He didn't appreciate my "idle threats". Apparently he hasn't had the pleasure of being on the wrong end of a paypal dispute yet. If I don't get concrete proof with tracking tonight that it is going to be in my hands by Friday at the latest, the SHTF tomorrow.
He's already been cleverly outed in my first post.

And yeah, I checked JBL/Harmon. The remote is back ordered until at least the end of this month. If I could just get one in my hands for like 15 minutes so I could set the thing up I'd be a lot less furious.


----------



## LEVLHED (Jul 21, 2013)

I did start the official paypal-not-involved-yet grievance on Monday.


----------



## vwdave (Jun 12, 2013)

Sorry to hear about the issue with the seller. Interested to hear you review once you can listen to the system.

Quick question about the MS8, does it give you a remote signal to turn on the amps? How is it determined (signal sensing or require remote input)? In the pictures I see a power and ground, and RCAs coming out, but couldn't figure out about the REM signal.


----------



## LEVLHED (Jul 21, 2013)

The MS8 does give a remote turn on lead for downstream amps/etc.
It does not have signal sensing, but it only needs 4v at its own turn on.


----------



## Earzbleed (Feb 10, 2013)

I'm glad he arrived back in the country just in time to reply to your email. What are the odds of that eh? Lucky lucky lucky.


----------



## LEVLHED (Jul 21, 2013)

I did think that was unbelievably fortuitous.


----------



## kmbkk (Jun 11, 2011)

I'm in for updates. My wife has a '10 Flex and I'm itching to upgrade the audio in it!


----------



## Voorttimies (Mar 19, 2011)

Earzbleed said:


> I'm glad he arrived back in the country just in time to reply to your email. What are the odds of that eh? Lucky lucky lucky.

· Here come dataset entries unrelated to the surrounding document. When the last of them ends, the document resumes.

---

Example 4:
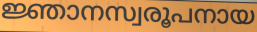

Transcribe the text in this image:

ജ്ഞാനസ്വരൂപനായ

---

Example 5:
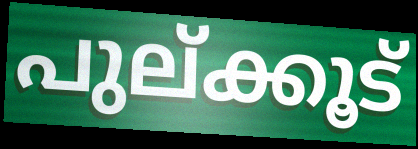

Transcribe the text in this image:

പുല്ക്കൂട്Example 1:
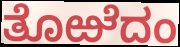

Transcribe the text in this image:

ತೊಱೆದಂ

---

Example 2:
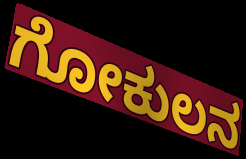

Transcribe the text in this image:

ಗೋಕುಲನ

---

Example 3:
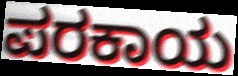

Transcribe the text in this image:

ಪರಕಾಯ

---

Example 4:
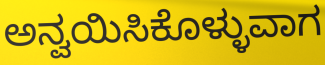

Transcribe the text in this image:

ಅನ್ವಯಿಸಿಕೊಳ್ಳುವಾಗ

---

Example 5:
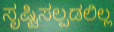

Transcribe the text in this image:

ಸೃಷ್ಟಿಸಲ್ಪಡಲಿಲ್ಲ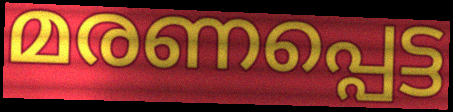
മരണപ്പെട്ട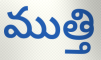
ముత్తిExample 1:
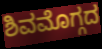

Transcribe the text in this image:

ಶಿವಮೊಗ್ಗದ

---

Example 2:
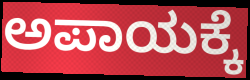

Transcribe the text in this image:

ಅಪಾಯಕ್ಕೆ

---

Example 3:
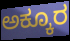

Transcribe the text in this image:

ಅಕ್ಕೂರ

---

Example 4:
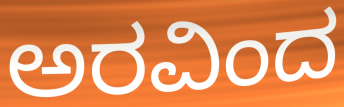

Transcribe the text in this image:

ಅರವಿಂದ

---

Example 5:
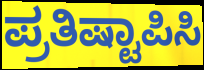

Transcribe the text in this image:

ಪ್ರತಿಷ್ಟಾಪಿಸಿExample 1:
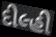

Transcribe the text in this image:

દીલ્હી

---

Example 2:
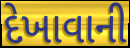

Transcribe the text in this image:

દેખાવાની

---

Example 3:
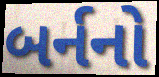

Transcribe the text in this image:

બર્નનો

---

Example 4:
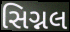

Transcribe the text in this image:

સિગ્નલ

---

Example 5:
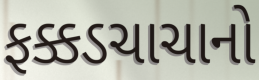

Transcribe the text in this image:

ફક્કડચાચાનો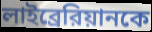
লাইব্রেরিয়ানকে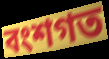
বংশগত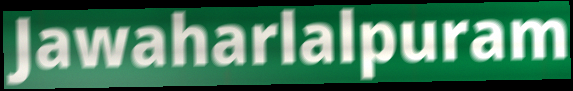
JawaharlalpuramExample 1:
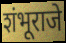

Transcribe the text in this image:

शंभूराजे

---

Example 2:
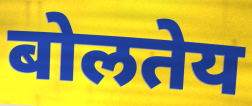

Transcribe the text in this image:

बोलतेय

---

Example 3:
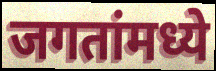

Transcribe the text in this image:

जगतांमध्ये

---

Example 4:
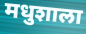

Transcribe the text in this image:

मधुशाला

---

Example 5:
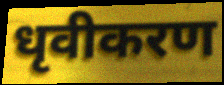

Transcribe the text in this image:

धृवीकरण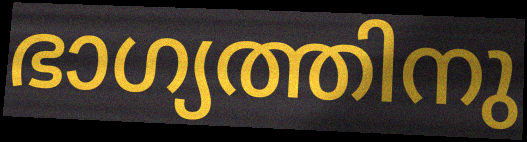
ഭാഗ്യത്തിനു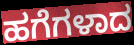
ಹಗೆಗಳಾದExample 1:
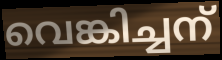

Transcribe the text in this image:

വെങ്കിച്ചന്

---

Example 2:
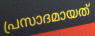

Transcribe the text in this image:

പ്രസാദമായത്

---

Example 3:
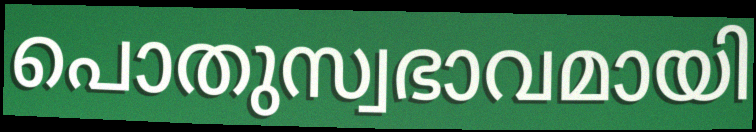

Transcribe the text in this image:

പൊതുസ്വഭാവമായി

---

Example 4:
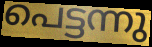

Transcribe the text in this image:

പെട്ടന്നു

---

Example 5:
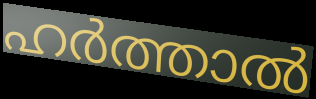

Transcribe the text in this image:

ഹർത്താൽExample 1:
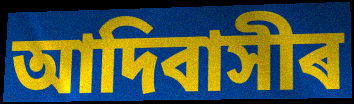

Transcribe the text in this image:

আদিবাসীৰ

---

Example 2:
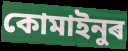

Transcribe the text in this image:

কোমাইনুৰ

Especially funny considering that we do have this thing called Internet and Internet connections outside of the U.S. too, so I don't think it would've been too hard to answer the email even if he was abroad.


----------



## LEVLHED (Jul 21, 2013)

Factory door speakers removed.











Damping was applied to the stock door speaker baffles.

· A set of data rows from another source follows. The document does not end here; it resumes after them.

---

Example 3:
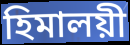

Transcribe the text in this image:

হিমালয়ী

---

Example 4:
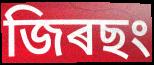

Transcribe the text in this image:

জিৰছং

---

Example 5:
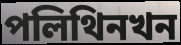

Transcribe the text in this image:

পলিথিনখন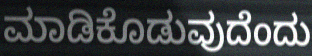
ಮಾಡಿಕೊಡುವುದೆಂದುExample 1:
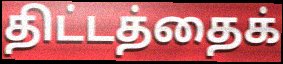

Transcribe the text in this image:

திட்டத்தைக்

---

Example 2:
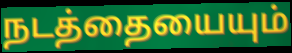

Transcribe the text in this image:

நடத்தையையும்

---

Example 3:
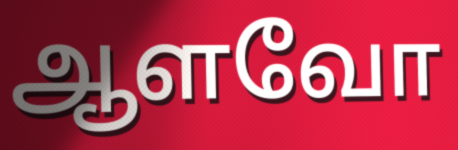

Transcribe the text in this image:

ஆளவோ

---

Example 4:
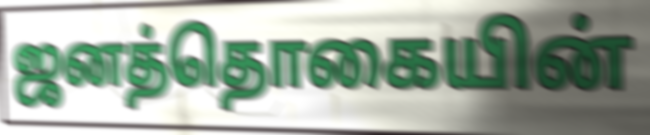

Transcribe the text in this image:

ஜனத்தொகையின்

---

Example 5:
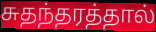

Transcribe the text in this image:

சுதந்தரத்தால்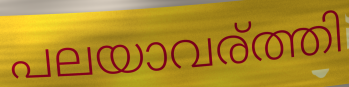
പലയാവര്ത്തി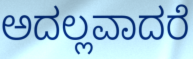
ಅದಲ್ಲವಾದರೆ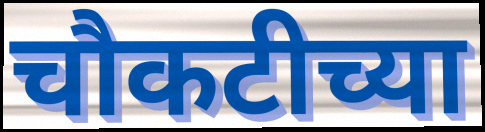
चौकटीच्याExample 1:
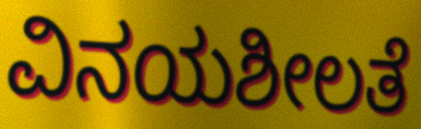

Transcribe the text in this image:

ವಿನಯಶೀಲತೆ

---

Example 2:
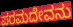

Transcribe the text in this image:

ಪರಮದೇವನು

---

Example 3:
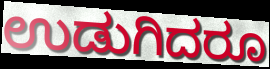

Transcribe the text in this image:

ಉಡುಗಿದರೂ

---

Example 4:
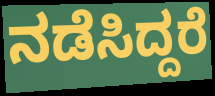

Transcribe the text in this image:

ನಡೆಸಿದ್ದರೆ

20uf capacitors installed inline on the tweeters to protect against crossover/equipment failure.


----------



## *R 1* (Dec 26, 2013)

LVLHEAD, 

where you mounted the 2 kicker hidaways.... what is that little access cover in the pic for?


----------



## BWARD07FFSESMTX (Jan 11, 2014)

What model is the center. I'm on their site and cannot quite figure it out. 
Is it the DCX 87.3?

BTW I'm doing a 2013 Explorer Limited Sony system. One speaker at a time. Hope it eventually turns out half as nice as yours!


----------



## LEVLHED (Jul 21, 2013)

I'm not sure what that access cover is. I had a guy do most of the install for me. I hope I mentioned that in my earlier posts! 

I used is an ECX87 for the center.


----------



## BWARD07FFSESMTX (Jan 11, 2014)

ECX87

Copy that, Thanks!


----------